Mr. POAI has his PhD (should I call him “Dr. POAI”?), is always learning something new, and teaches every Monday night. I am a professor at a local college, have my Master’s Degree, and believe college changed my life.
We both believe in secondary education’s ability to enhance people’s lives, and if our kids want to attend college or need a degree to get to where they want to be in life, we definitely want to support them.
Plus, we don’t want our kids to have to take out student loans and get into debt just when they are being launched into the world.
So why aren’t we paying for college?
We got ourselves into a ton of student loan debt and do not want to go into further debt.
What we can do to support our children:
- As a professor, I am given free tuition for my children as long as they fulfill 2 of the following requirements: they under the age of 25, or unmarried or live within my district. This should save each child at least $8,000 for their first 2 years.
- We have encouraged our kids to get jobs. My step-daughter has a part time job that allows her to earn some money while giving her time off to take advantage of activities in her last year of high school.
- We have told our kids about our debt. If they can use us as a cautionary tale, that’s great.
- We put what we call “spare change” aside, whether that literally is change or a few dollars here and there, to add to the kids’ savings accounts.
- We asked our daughter, and will some day ask our son, to go through Dave Ramsey’s Financial Peace University (and we paid for it) so that she was able to learn some basics about money.
- We currently model what we consider to be balanced, healthy spending. Though we have gotten ourselves into debt, we now work very hard to stay within our budget. The kids know we budget for meals out, that we save money for our future, and that we take care of our things so we don’t have to spend for replacements.

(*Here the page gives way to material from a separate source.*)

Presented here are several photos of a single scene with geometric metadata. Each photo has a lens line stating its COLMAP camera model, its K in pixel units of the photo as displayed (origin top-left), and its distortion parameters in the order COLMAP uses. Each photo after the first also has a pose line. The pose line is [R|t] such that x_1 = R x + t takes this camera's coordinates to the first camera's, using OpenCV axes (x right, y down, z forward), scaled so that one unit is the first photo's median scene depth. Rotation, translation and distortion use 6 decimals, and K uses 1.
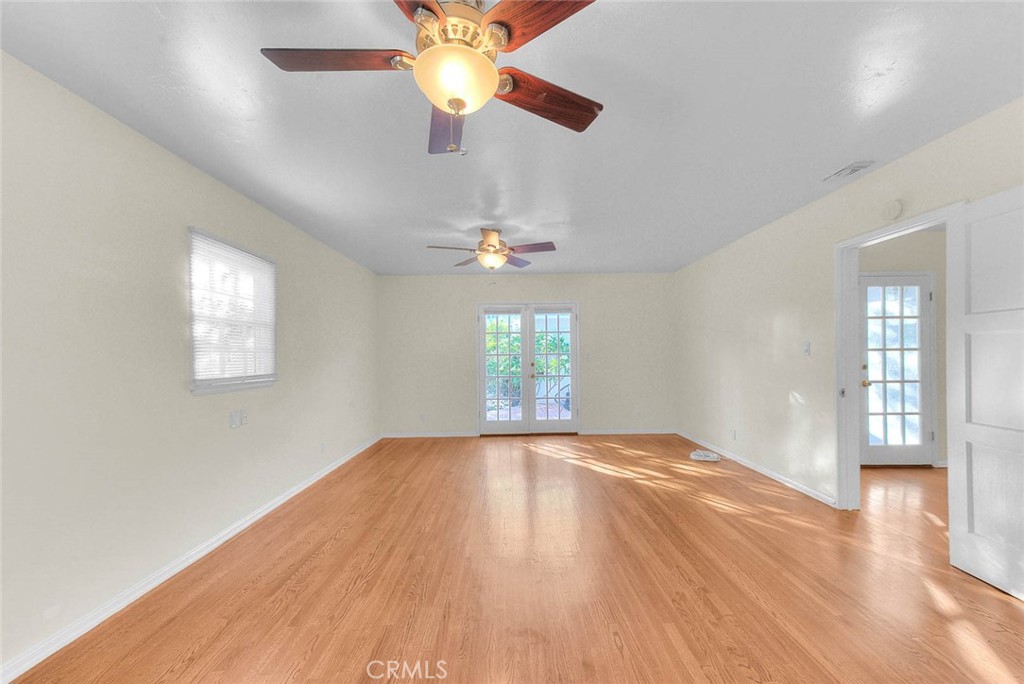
lens RADIAL K [[395.4, 0, 518.4], [0, 395.4, 361.0], [0, 0, 1]] dist [0.011547, -0.000039]
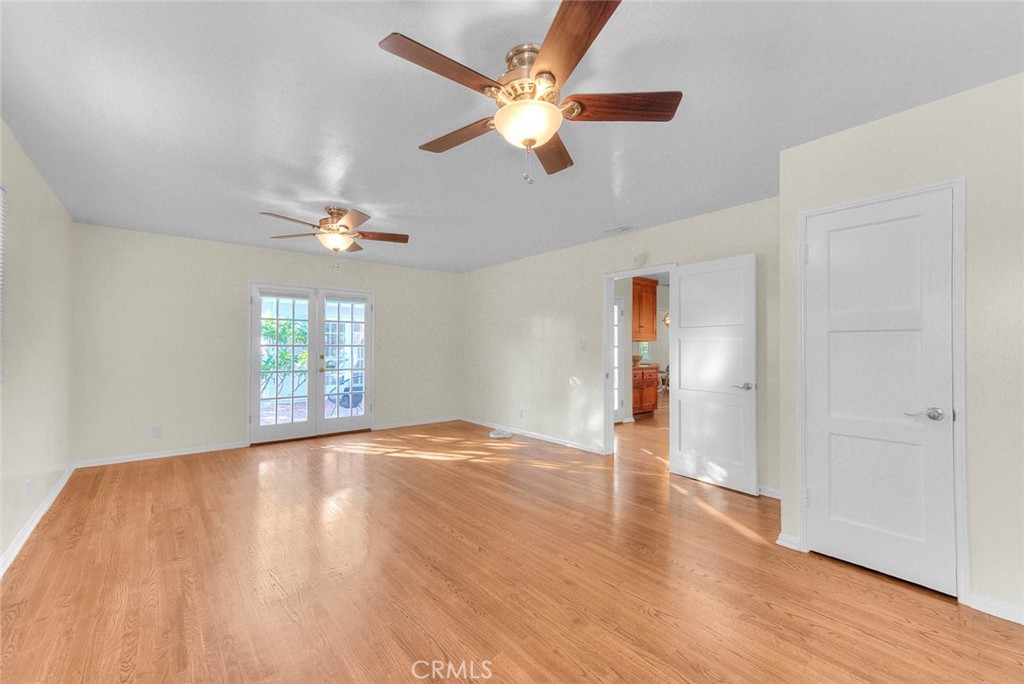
lens RADIAL K [[412.4, 0, 509.8], [0, 412.4, 348.0], [0, 0, 1]] dist [0.011385, -0.000068]
pose [[0.790172, 0.013899, 0.612727, -0.336816], [-0.004322, 0.999844, -0.017108, 0.004438], [-0.612870, 0.010870, 0.790109, 0.009999]]
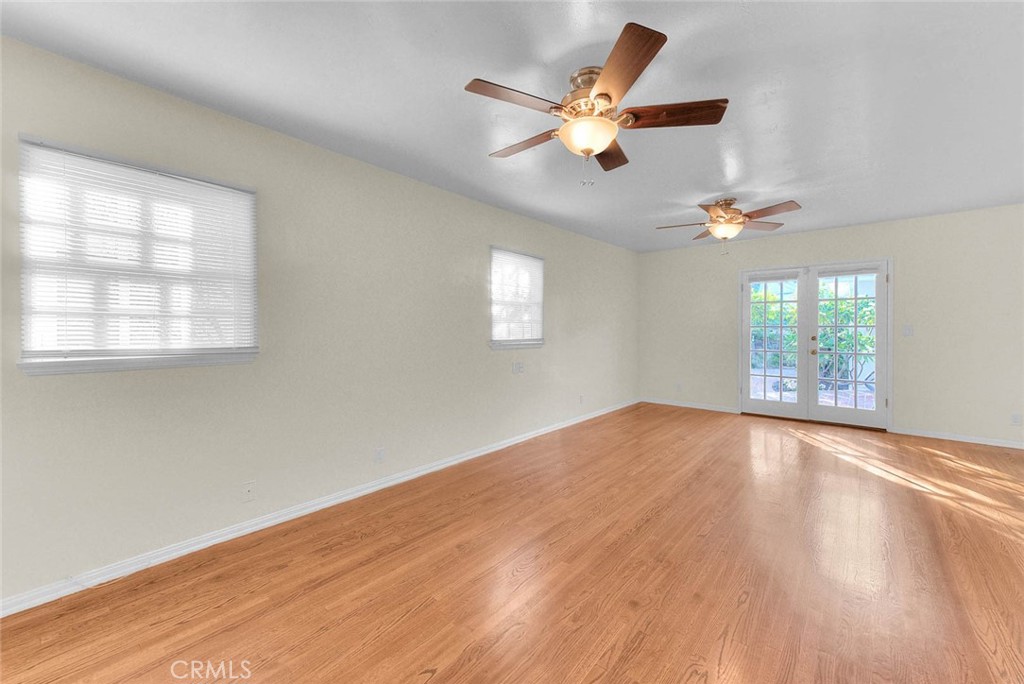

- We work with our children to problem solve. My step-daughter doesn’t drive yet and she has high anxiety about riding a bus. Mr. POAI and I worked with her mom to find solutions, one of which is to use a bus for adults with special needs.
- We pay kids for extra work they do around the house.
- We can house the kids. We’re not sure if the kids will want to stay in town all 4 years of their education, or even if they will want to attend all 4 years or if they want to live with us; if they do, though, they can live here.
Though I’m sure it’s difficult to understand this as a kid, Mr. POAI’s and my best gift we can give to the kids is to take care of each other. If we are able to set ourselves up to care for ourselves and each other throughout our lives, we won’t be a financial burden to our children.